Your task:
Exact copy, no pictures: every line from the one that contains "roll_deg: -2.8" through the end of the data below, and nothing else.

[Records from a collection]
⁂

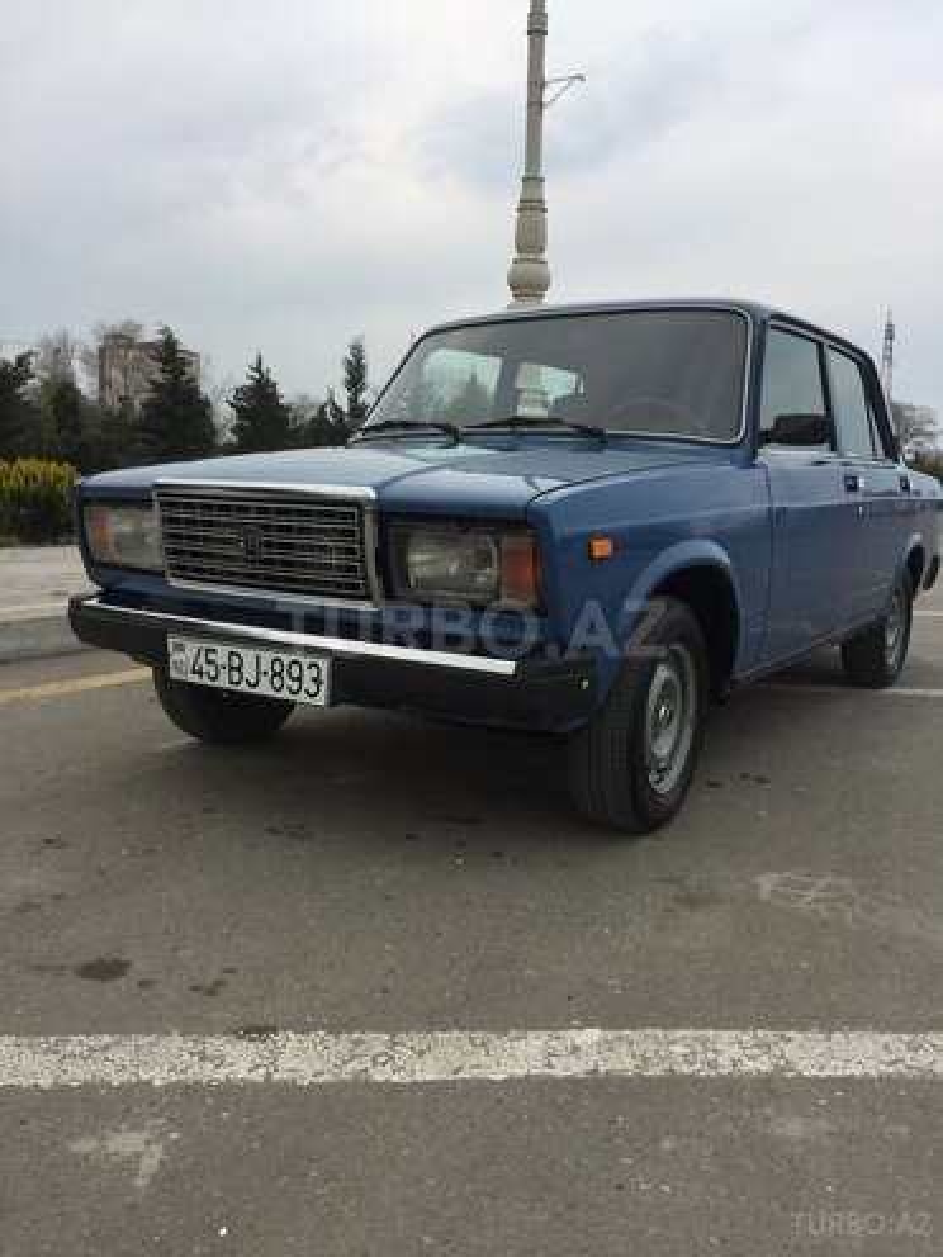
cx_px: 472
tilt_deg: -6.0
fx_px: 1053
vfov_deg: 61.7
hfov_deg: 48.2
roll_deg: -2.8
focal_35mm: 29
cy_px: 628
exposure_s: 1/694
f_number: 2.2
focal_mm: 4.15
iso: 32
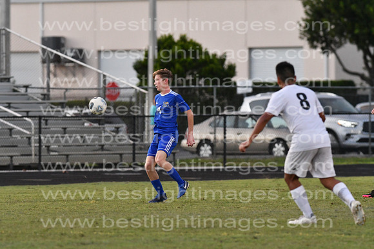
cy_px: 124
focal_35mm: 450
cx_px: 187
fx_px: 4676
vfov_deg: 3.1
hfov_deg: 4.6
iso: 4000
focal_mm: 300
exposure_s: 1/800
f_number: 4.5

⁂

Answer:
roll_deg: -2.8
focal_35mm: 29
cy_px: 628
exposure_s: 1/694
f_number: 2.2
focal_mm: 4.15
iso: 32
cy_px: 124
focal_35mm: 450
cx_px: 187
fx_px: 4676
vfov_deg: 3.1
hfov_deg: 4.6
iso: 4000
focal_mm: 300
exposure_s: 1/800
f_number: 4.5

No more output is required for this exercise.